-by Suzanne Blackburn
In my forties I blew up a marriage I could no longer tolerate. Unmoored, lost and unable to connect with my feelings, I began searching for something beyond the present and obvious, for the first time since the psychedelic drug days of my youth.
I entered my fifties with a roar, taking up my life more consciously than ever before. I put a Kali tattoo on my belly and decided that for the second half of my life I was going to be the bold woman of strength and integrity that I had always presented to the world. I found Body Electric; I found kink; I found the best sex of my life. I also found love–real, nurturing, healing love.
In my sixties I settled into a comfortable, secure life and learned to trust love–not easily, but blessed with the strong and deeply healing love of a steady partner I learned. Sex was less wild and less frequent, but I began to have the most powerful orgasms of my life – real head poppers! I still had a ready libido, and Eros was still my north star. Eros was (and remains) how I measure the validity and value of my experience in and out of the bedroom.
For better or worse, and definitely against my habit of perpetual movement, I’ve had a year of imposed reflection. For some of us who prefer movement over meditation and projects over reflection, the pandemic has made introspection unavoidable. As I enter my seventies I find myself enmeshed in many questions about aging and what it means to continue living an erotic life. I have questions about libido, love, physicality, change, purpose, impermanence, acceptance and everything it means to be an older consciously embodied person. (According to the CDC, I’m actually “elderly”).
In my acquired years I gathered some knowledge but I’ve picked up even more questions and curiosities. As long as I am an incarnated being can I go on feeling pleasure? Will I always be able to have orgasms? Will I ever be able to relax completely into this body and let go of the ego that prompts me to wrap a scarf around my neck to hide the loose skin? Should I still dance naked? Is it okay to flirt when you’re seventy? Will I ever stop asking these questions?
When I was forty, I didn’t think much about the decades to come.
When I was fifty, I felt deeply passionate and powerful and sexy.
When I was sixty, I felt that I’d lived the most powerful years of my life and I wondered what I would do with the rest.
When I was sixty-five, I was sure that by the time I turned seventy I would be careless and free from judgement about my aging body and face.
Now that I’m seventy, I make no assumptions about what this decade, or the next, will bring.

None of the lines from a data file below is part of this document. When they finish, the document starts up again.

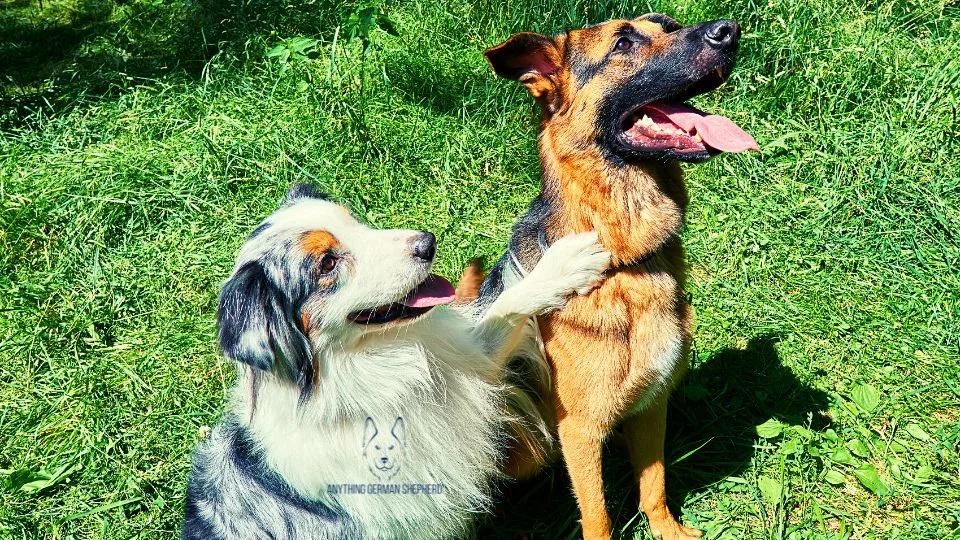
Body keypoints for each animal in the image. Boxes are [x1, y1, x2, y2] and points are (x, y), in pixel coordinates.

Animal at [472, 11, 756, 540]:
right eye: (622, 43)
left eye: (668, 25)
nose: (728, 30)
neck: (626, 262)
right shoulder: (580, 430)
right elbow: (599, 515)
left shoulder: (651, 405)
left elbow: (654, 483)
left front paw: (669, 530)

In this stage of life, where one would assume to have gained much knowledge, I find that I know very little, except that I love to breathe deeply and sink into the pleasure of my cat’s soft belly fur against my palm. I know that I want to pause for a moment when the sun touches my skin. I know that I love to drag my feet through mud and seaweed. I know that my wife’s kiss feels warm and soft and always delicious. I know that orgasms are fabulous. I know that Eros is the pulse and the fire of all life, including the life in this body for as long as it lasts. And I know that I will always claim the right to live an erotic life without apology.
Suzanne Blackburn has been involved with Body Electric for more than 20 years, She wears many hats including that of coordinator, steering committee member, associate faculty and board President. Suzanne is a massage therapist, sacred intimate and paddle sports instructor in Portland, Maine.
Suzanne has been a social and political activist for decades. She was a longtime volunteer with Equality Maine working on two state campaigns to legalize same-sex marriage and heading up the fundraising auction for the annual Gala. Suzanne is also a volunteer with Maine Adaptive’s winter sports program.
Her dedication is to reuniting the erotic and the sacred. Her vision is to reach more and more people so that they may reclaim their essential Eros and life force through the healing rituals of Body Electric.